(Plain-text document sources)
┄┄┄┄┄┄
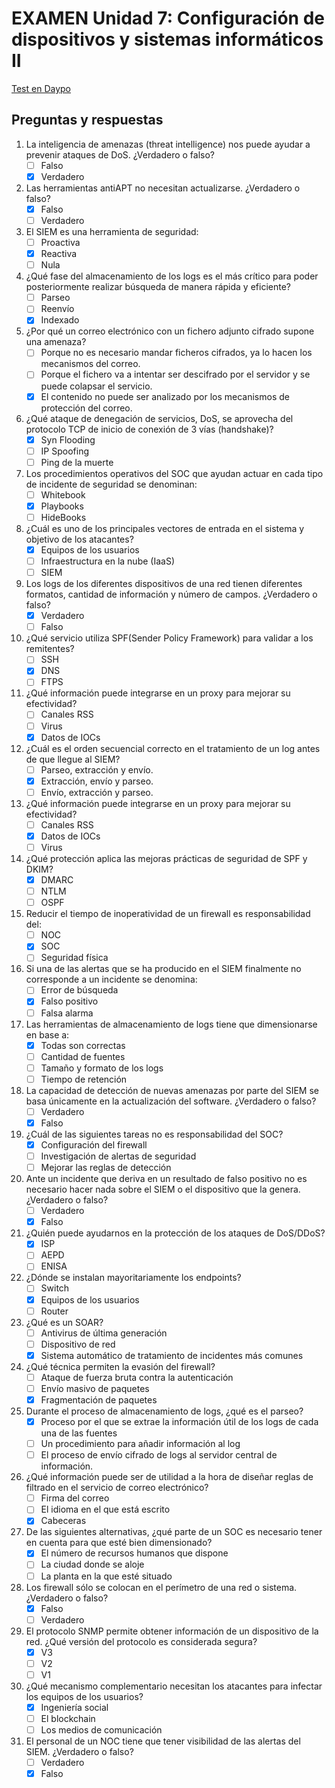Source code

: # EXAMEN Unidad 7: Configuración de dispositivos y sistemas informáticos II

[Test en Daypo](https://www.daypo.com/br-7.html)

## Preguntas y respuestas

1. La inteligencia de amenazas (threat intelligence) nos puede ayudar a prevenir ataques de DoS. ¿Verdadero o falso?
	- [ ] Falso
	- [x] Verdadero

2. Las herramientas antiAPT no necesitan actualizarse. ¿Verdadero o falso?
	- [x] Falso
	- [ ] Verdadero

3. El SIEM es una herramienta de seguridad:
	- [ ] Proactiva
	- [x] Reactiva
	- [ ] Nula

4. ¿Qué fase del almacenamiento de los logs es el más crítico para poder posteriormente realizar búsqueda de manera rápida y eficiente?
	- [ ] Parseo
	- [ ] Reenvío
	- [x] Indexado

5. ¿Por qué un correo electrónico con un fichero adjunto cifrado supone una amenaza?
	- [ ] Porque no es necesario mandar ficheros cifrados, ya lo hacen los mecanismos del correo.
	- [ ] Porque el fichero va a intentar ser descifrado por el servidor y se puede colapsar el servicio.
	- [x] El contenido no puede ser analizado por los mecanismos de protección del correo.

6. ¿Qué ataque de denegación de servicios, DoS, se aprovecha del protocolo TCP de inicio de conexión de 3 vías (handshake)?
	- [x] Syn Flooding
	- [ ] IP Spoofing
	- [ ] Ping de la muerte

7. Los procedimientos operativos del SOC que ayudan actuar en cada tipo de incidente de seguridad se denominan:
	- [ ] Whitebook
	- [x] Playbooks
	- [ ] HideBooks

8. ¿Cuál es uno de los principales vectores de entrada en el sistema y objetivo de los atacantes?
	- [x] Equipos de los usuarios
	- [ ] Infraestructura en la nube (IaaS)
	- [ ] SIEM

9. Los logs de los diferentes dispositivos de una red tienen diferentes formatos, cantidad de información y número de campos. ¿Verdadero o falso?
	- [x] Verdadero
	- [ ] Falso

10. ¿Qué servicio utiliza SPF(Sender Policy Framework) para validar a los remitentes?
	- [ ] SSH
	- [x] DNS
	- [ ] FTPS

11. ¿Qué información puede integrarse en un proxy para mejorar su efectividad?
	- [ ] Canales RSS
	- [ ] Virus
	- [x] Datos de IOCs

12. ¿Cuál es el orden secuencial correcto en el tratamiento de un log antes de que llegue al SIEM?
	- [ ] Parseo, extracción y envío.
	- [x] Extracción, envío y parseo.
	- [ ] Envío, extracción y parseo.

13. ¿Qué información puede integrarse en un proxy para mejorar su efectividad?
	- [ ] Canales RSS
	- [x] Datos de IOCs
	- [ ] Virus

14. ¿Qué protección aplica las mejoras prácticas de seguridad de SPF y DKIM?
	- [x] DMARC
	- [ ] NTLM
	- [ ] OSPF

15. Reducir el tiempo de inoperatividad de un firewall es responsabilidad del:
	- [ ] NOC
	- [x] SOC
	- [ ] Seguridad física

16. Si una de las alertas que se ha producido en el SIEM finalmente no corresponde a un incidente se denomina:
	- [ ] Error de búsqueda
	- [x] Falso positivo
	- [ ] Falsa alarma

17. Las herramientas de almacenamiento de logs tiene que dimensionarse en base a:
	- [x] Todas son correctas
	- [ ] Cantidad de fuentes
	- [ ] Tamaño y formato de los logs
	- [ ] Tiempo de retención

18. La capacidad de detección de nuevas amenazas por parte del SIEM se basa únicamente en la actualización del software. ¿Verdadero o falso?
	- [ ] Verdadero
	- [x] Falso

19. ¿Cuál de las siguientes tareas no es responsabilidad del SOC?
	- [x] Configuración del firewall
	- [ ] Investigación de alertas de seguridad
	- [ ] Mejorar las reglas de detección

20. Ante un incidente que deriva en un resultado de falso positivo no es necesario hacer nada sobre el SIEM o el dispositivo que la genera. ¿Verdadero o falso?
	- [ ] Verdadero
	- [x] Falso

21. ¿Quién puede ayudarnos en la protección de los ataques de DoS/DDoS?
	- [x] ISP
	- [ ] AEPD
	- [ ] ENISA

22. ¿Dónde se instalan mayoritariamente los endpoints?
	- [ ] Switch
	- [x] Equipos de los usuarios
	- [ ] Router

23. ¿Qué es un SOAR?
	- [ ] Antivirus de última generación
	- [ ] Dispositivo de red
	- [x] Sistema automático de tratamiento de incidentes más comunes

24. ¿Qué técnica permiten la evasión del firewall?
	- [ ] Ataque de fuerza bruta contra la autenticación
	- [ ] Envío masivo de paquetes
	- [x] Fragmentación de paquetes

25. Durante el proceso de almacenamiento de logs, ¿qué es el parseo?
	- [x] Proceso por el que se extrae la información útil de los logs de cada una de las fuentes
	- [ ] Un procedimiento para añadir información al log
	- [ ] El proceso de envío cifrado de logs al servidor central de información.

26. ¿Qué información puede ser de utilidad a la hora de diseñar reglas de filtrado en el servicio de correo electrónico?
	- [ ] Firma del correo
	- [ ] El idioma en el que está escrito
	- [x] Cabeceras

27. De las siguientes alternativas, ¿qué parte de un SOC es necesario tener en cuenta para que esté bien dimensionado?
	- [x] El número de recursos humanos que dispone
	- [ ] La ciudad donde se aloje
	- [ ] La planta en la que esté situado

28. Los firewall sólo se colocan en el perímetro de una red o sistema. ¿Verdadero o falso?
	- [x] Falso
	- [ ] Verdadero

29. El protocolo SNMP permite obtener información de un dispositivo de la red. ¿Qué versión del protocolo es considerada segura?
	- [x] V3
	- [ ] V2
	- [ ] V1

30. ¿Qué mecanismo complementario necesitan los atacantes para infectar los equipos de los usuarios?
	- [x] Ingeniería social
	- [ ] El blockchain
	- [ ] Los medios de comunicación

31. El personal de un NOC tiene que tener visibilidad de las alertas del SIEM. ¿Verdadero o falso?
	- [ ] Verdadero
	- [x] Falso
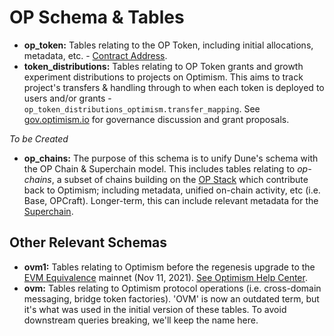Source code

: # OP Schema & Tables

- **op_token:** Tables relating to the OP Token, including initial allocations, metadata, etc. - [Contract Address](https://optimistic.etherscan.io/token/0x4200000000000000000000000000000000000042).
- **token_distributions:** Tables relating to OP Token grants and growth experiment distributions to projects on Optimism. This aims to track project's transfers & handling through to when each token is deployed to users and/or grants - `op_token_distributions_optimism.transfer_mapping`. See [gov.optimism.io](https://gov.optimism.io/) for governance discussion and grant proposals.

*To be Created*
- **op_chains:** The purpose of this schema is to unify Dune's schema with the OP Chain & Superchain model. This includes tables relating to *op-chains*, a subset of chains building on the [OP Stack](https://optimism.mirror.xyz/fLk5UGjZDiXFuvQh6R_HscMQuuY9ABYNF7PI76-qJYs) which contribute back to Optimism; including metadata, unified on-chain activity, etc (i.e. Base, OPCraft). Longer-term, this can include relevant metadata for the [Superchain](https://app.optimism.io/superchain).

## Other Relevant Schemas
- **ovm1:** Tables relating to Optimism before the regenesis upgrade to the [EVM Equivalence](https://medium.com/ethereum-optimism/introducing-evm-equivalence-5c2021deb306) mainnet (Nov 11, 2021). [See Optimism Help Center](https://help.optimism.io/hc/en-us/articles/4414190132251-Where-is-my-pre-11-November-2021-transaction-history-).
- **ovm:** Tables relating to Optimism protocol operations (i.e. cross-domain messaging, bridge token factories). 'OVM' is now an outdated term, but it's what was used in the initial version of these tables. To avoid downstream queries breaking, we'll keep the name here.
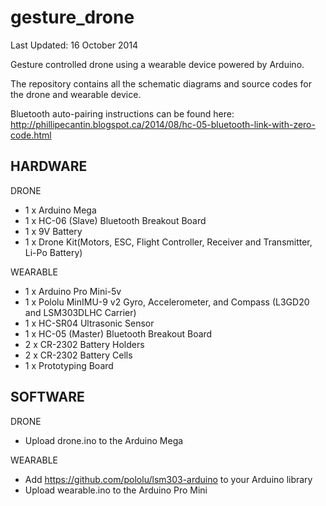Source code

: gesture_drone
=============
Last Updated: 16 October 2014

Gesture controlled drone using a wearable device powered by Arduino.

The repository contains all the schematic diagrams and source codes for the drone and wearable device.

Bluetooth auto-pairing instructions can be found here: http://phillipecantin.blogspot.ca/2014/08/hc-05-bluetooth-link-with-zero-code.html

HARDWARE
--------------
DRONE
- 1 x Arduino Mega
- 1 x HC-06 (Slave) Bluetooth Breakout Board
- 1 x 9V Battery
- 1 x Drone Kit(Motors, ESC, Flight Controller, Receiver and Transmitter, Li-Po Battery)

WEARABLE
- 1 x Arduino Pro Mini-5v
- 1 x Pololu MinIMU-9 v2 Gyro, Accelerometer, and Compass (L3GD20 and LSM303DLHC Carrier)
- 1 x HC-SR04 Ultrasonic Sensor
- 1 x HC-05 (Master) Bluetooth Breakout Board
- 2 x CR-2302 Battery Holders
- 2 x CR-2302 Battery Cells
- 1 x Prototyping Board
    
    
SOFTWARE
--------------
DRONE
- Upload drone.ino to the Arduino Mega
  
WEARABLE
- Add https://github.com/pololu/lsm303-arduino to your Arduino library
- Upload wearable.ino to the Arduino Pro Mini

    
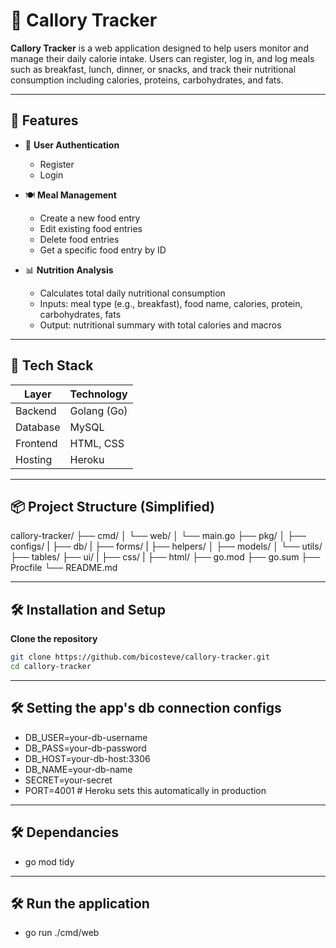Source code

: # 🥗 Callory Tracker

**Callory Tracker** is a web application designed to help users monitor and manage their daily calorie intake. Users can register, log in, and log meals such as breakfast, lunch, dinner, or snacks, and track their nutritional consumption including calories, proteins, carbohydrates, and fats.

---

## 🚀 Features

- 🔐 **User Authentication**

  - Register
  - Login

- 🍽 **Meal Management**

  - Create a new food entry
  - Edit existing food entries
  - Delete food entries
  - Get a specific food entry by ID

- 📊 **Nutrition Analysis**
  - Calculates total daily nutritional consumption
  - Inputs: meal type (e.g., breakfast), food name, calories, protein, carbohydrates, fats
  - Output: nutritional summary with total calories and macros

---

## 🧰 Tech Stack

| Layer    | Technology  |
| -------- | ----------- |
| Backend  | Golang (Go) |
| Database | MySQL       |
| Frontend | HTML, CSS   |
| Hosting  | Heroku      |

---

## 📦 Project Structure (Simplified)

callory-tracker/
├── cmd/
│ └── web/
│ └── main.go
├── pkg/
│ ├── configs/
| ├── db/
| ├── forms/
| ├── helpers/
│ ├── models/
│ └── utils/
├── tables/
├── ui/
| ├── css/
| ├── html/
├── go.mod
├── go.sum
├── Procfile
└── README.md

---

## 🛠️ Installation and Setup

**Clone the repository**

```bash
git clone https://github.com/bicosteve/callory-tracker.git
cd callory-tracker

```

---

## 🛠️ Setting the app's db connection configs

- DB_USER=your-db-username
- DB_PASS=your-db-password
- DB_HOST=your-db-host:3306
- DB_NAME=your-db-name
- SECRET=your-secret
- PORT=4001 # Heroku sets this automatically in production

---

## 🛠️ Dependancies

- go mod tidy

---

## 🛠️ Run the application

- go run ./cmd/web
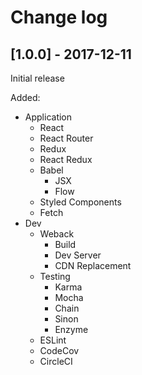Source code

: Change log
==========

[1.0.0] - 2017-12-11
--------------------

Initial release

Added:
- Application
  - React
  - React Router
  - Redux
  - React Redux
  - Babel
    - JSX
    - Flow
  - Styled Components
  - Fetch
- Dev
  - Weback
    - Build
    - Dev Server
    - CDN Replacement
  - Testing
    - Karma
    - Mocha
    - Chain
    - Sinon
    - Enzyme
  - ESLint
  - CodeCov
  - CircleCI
┄┄┄┄┄┄
# [Task brief]
Retype the entries above exactly, but only from the line containing "- [ ] Falsa alarma" through the line containing "- [ ] Dispositivo de red", both included.

# [Task response]
	- [ ] Falsa alarma

17. Las herramientas de almacenamiento de logs tiene que dimensionarse en base a:
	- [x] Todas son correctas
	- [ ] Cantidad de fuentes
	- [ ] Tamaño y formato de los logs
	- [ ] Tiempo de retención

18. La capacidad de detección de nuevas amenazas por parte del SIEM se basa únicamente en la actualización del software. ¿Verdadero o falso?
	- [ ] Verdadero
	- [x] Falso

19. ¿Cuál de las siguientes tareas no es responsabilidad del SOC?
	- [x] Configuración del firewall
	- [ ] Investigación de alertas de seguridad
	- [ ] Mejorar las reglas de detección

20. Ante un incidente que deriva en un resultado de falso positivo no es necesario hacer nada sobre el SIEM o el dispositivo que la genera. ¿Verdadero o falso?
	- [ ] Verdadero
	- [x] Falso

21. ¿Quién puede ayudarnos en la protección de los ataques de DoS/DDoS?
	- [x] ISP
	- [ ] AEPD
	- [ ] ENISA

22. ¿Dónde se instalan mayoritariamente los endpoints?
	- [ ] Switch
	- [x] Equipos de los usuarios
	- [ ] Router

23. ¿Qué es un SOAR?
	- [ ] Antivirus de última generación
	- [ ] Dispositivo de red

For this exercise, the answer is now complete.